Today, 10% of our GDP is estimated to depend on the proper functioning of space infrastructures and the data they generate back to earth.

Therefore, it is of major importance to make sure that the space infrastructures – in particular those owned and financed by the EU budget, with the Galileo and the Copernicus programmes- and their operations are protected from natural and accidental hazards.

Space traffic management (STM) is definitely not a rhetorical topic: a few weeks ago, the European Space Agency had to perform a last-minute avoidance manoeuvre to protect one of its spacecraft from colliding with a Space X satellite in the Starlink constellation.

And considering the many projects or initiatives of mega-constellations that are ongoing, space traffic is expected to surge rapidly in the near future, from 1700 satellites in orbit at the moment up to, potentially, over 10 000… All this posing a real threat of orbit congestion.

Well-aware that the absence of regulations in the area of space traffic management could negatively affect US space activities on the short run, the Trump Administration took the lead to produce a Space Policy Directive, in June 2018, aimed at establishing a future STM system and framework.

This approach is of course neither innocent nor naive: this directive states that “to maintain U.S. leadership in space, we must develop a new approach to space traffic management (STM) that addresses current and future operational risks”.

In this perspective, the directive clearly expresses as objectives for the US to “continue to lead the world in creating the conditions for a safe, stable, and operationally sustainable space environment” and to “seek to lead the world in the development of improved SSA [space situational awareness] data standards and information sharing”.

On the other hand, the directive wants to “encourage and facilitate U.S. commercial leadership in SSA, and STM. Fostering continued growth and innovation in the U.S. commercial space sector, which includes SSA, and STM activities, is in the national interest of the United States”.

In addition, some provisions of the US text lay out that the proposed rules should apply also to non-US actors – which means that US-driven extraterritorial principles could become a norm for the European space sector, as it is already the case in several other economic sectors, such as in banking or energy.

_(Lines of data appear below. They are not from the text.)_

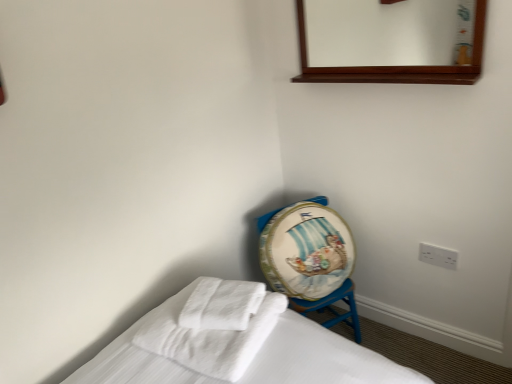
Locate an element on the screen. empty space that is ontop of white soft towel at lower left, the 1th bath towel in the left-to-right sequence (from a real-world perspective) is located at coordinates (213, 322).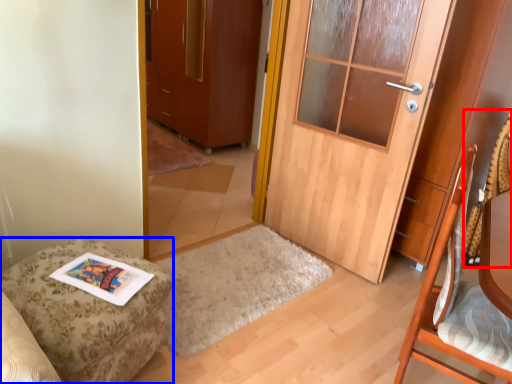
Question: Which point is further to the camera, swivel chair (highlighted by a red box) or furniture (highlighted by a blue box)?

Choices:
 (A) swivel chair
 (B) furniture

Answer: (A)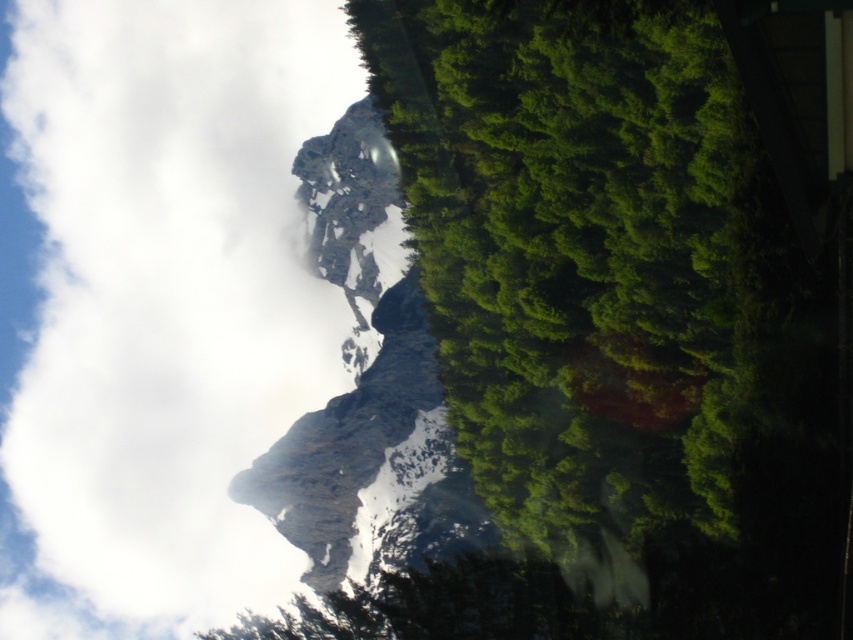
Question: Which point appears closest to the camera in this image?

Choices:
 (A) (202, 244)
 (B) (614, 298)

Answer: (B)

Question: Does white fluffy cloud at upper left have a larger size compared to green leafy tree at center?

Choices:
 (A) yes
 (B) no

Answer: (A)

Question: Does white fluffy cloud at upper left appear on the right side of green leafy tree at center?

Choices:
 (A) yes
 (B) no

Answer: (B)

Question: Does white fluffy cloud at upper left have a larger size compared to green leafy tree at center?

Choices:
 (A) yes
 (B) no

Answer: (A)

Question: Which object is farther from the camera taking this photo?

Choices:
 (A) white fluffy cloud at upper left
 (B) green leafy tree at center

Answer: (A)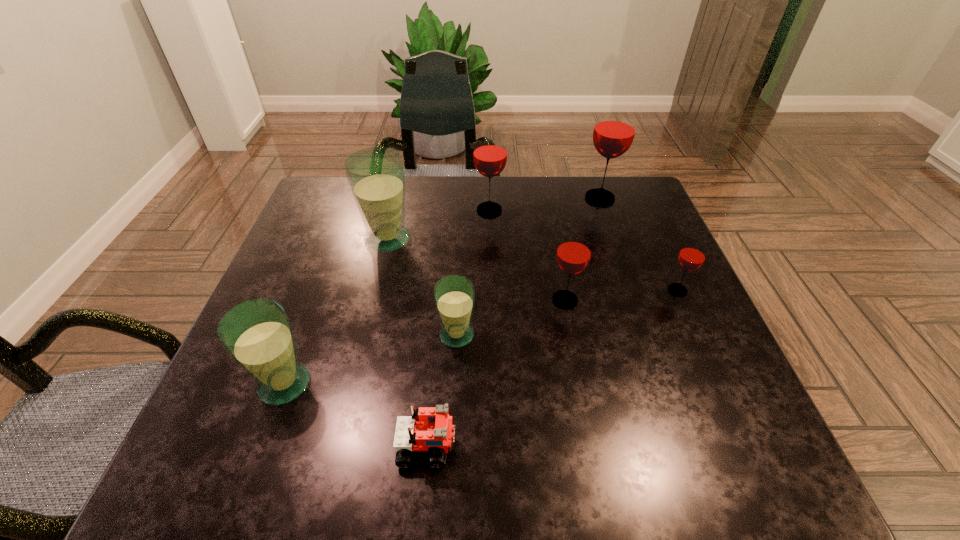
The width and height of the screenshot is (960, 540). I want to click on the tallest glass, so click(x=614, y=131).

Locate an element on the screen. the seventh object from left to right is located at coordinates (614, 131).

In order to click on the third smallest red glass in this screenshot , I will do `click(490, 154)`.

Locate an element on the screen. The width and height of the screenshot is (960, 540). the second blue glass from left to right is located at coordinates (376, 175).

Identify the location of the fifth nearest glass. The height and width of the screenshot is (540, 960). (376, 175).

Locate an element on the screen. the sixth object from left to right is located at coordinates (573, 255).

The height and width of the screenshot is (540, 960). What are the coordinates of `the fifth glass from left to right` in the screenshot? It's located at tap(573, 255).

Where is `the leftmost glass`? the leftmost glass is located at coordinates (257, 334).

Locate an element on the screen. This screenshot has width=960, height=540. the seventh farthest object is located at coordinates (257, 334).

At what (x,y) coordinates should I click in order to perform the action: click on the smallest red glass. Please return your answer as a coordinate pair (x, y). Looking at the image, I should click on (692, 255).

In this context, we Europeans should not wait for the US to apply their traditional “space dominance” doctrine: the development of a structured STM at the US level will undeniably result in the adoption of US standards, guidelines and norms, impacting European industries in the medium term and, additionally, creating a new market for STM service for US companies.

This is then the responsibility of the EU institutions and of the Member States to support the European space sector to get ready.

Following closely these developments on the other side of the Atlantic, I incited the European Commission to move forward and proposed, already last year, a pilot project on Space traffic management – expected to start in the next few weeks.

This pilot project will have to identify and assess the legal and regulatory challenges, needs and best practices, and provide recommendations for the European Union and Member States policymakers on STM. The results should compare as well pro and cons of international, European and national approaches.

Meanwhile, the European industries (launchers, satellites ground segment, operators) also have to get involved and speak with one voice about the concerns, challenges and technology needs they face in the area of space traffic management.

Commission President-elect Ursula von der Leyen has ensured that promoting Europe’s technological sovereignty and strategic autonomy will be key priorities of the upcoming European Commission.

From this standpoint, the way EU institutions handle space traffic management will be an immediate test-bed. The European Parliament, which has always demonstrated strong support to EU space policy developments, will have a pivotal role to play to keep this issue at the top of the political agenda in the next few months.